Tasks to perform:
a: What did the writer of the DDO review spend a good hour trying to find during character creation?
b: Duplicate the DDO review from "Hotbars: Would like" up to and including "my stealth ability.".
c: Go on with the DDO review from its last sentence.

Char Creation: The initial creation is decent and allows you to customize your character to a fairly unique level to not look like everyone else. However, there is no possible way to ever see your character from the front view without using a seperate account while playing. I spent a good hour trying to find a free look or profile aspect. You can zoom into first person which allows a more immersed style of gameplay. I personally prefer third person.

Movement: As a Ranger, I found it incredibly easy to solo the elite dungeons... The movement of DDO allowed me to simply run circles around the dungeon with the monster chasing me... Shooting an arrow every round while moving and staying relatively safe distance from my victim at all times. The occasional spell might make it through my clever movement and deal a few points of damage. I never found it difficult though I'm use to the WASD control setup. I'll also note that my aim never really seemed affected by my movement. While behind the scenes it may have been, I never noticed a difference from standing still or running while pelting the monster. The Mouse Look movement is great for you FPS players. The controls can be changed inside the options for different button or play styles if you don't like it. The keyboard movement was fairly easy for navigation, but while in combat I found mouse look to be the better option.

Hotbars: Would like to expand on this a bit more. While these are generally overfilled with weapon sets, items, skills, and magics, you can add multiple bars to the interface much like that of WoW. It's nice to be able to customize the bars so the more useful things are easy to access. But if you hate clutter, well you'll probably spend a lot of time scrolling through them looking for your selections. While they aren't terrible they aren't that great either. I found myself using them about 5% of the total time I played as Ranger for healing potions or my stealth ability.

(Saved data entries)
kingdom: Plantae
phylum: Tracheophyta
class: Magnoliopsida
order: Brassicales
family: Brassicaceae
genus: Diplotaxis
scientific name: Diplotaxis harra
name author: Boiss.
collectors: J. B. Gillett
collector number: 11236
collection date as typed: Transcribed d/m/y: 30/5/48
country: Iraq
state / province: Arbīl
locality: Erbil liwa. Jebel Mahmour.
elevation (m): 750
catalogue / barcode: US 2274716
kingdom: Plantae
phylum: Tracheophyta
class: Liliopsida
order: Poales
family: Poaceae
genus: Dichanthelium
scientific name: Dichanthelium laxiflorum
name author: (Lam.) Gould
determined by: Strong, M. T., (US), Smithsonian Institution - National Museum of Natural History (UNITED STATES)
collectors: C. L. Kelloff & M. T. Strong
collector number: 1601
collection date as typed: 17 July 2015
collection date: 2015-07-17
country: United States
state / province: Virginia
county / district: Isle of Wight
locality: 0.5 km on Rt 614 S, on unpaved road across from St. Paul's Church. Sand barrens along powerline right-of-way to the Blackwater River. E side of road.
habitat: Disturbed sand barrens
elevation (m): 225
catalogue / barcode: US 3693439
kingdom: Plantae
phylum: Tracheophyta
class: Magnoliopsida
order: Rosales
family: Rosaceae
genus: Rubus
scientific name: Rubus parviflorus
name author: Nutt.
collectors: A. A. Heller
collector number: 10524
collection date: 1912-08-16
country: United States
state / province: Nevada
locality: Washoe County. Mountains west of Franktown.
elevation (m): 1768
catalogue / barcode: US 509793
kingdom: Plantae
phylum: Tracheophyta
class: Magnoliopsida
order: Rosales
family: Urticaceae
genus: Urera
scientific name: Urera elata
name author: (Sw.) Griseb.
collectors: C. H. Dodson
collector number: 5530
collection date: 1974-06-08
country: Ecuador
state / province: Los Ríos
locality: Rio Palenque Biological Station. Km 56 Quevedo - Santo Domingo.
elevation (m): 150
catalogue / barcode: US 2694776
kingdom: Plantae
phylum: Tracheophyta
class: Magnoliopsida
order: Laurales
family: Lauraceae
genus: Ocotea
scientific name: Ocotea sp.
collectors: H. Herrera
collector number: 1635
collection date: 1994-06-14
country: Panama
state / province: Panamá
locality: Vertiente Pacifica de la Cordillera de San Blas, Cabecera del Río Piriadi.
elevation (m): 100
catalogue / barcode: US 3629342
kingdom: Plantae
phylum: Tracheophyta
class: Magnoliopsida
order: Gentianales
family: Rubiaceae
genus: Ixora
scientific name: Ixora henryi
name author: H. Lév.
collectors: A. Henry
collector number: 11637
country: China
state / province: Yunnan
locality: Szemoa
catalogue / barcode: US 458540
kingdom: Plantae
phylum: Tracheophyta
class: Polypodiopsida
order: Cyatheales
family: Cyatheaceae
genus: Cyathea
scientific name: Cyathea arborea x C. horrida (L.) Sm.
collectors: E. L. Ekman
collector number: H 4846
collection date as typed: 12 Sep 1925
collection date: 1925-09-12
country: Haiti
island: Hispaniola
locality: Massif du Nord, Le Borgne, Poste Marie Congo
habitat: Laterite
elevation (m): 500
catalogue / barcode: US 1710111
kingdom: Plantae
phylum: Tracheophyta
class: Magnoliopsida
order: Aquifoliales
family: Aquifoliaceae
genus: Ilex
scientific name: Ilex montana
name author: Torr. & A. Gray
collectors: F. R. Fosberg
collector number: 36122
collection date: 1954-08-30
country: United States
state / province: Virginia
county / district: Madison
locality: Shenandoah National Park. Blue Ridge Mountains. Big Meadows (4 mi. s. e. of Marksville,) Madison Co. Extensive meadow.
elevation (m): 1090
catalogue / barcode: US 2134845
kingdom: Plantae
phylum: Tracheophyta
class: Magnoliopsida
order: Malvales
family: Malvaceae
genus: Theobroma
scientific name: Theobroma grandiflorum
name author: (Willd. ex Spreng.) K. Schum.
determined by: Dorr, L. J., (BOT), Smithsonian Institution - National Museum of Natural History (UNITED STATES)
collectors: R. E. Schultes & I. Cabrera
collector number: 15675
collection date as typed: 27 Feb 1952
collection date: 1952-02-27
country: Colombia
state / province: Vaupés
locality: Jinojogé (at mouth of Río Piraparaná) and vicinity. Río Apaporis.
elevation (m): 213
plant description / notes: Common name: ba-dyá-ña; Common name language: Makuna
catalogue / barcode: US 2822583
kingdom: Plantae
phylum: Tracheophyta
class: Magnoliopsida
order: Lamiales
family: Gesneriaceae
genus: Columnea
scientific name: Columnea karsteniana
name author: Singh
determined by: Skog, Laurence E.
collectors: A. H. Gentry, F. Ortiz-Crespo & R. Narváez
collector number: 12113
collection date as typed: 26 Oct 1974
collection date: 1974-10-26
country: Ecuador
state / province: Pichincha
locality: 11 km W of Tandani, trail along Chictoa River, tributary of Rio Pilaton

Answers for each item:
a: A free look or profile aspect.

b:
Hotbars: Would like to expand on this a bit more. While these are generally overfilled with weapon sets, items, skills, and magics, you can add multiple bars to the interface much like that of WoW. It's nice to be able to customize the bars so the more useful things are easy to access. But if you hate clutter, well you'll probably spend a lot of time scrolling through them looking for your selections. While they aren't terrible they aren't that great either. I found myself using them about 5% of the total time I played as Ranger for healing potions or my stealth ability.

c:
Chat: As I was expecting jumping into the fray, the general chat is full of random useless conversations 75% of the time, occasionally someone asks a question or gives advice for something useful. RolePlay is almost dead from what I could tell. Players tend to live through their Avatar rather than living as the avatar. While this doesn't bother me much, I find it hard to submerge myself into the story or environment of the game when the "Your Mama" jokes are flying by at an unreasonable rate. Eventually, like Bamko, I found myself turning off the general chat and focusing more on combat related echos.

Items: To further expand, initially the references for the items base damage can get tedious. If you've ever played any D&D before it's not much of a problem but seems a little lazy to me. Understanding they wanted to keep that same Pen and Paper feel to it, it was bearable. Your still forced to figure out what you have to roll per round to hit or get a critical. While the system does roll for you in real time, it seems to always be in the back of your head. There is no realistic feel to the overall gain of items, 100 people all using the same armor or weapon from a dungeon or shop. Descriptions are heavily overused. Earning money seemed as if I didn't even have to try. Within my first 2 hours it seemed I had enough to buy a small section of land and build a mansion. Dungeon loot seemed somewhat decent. Even the lamest of loot would fetch some coin to the local shops.

Overall, it is a fun game. If you need something to kill some time, this one will do it. It lacks in some areas but excels in others. I'll probably continue to play this one occasionally when I have nothing better to do. Originally I felt that DDO wasn't going to be worth the space it took to install it, but after some time my opinion on it changed. To finish this off, I feel it's like they took P&P D&D and just added the WoW engine... It's hardly unique. But I wasn't expecting it to be.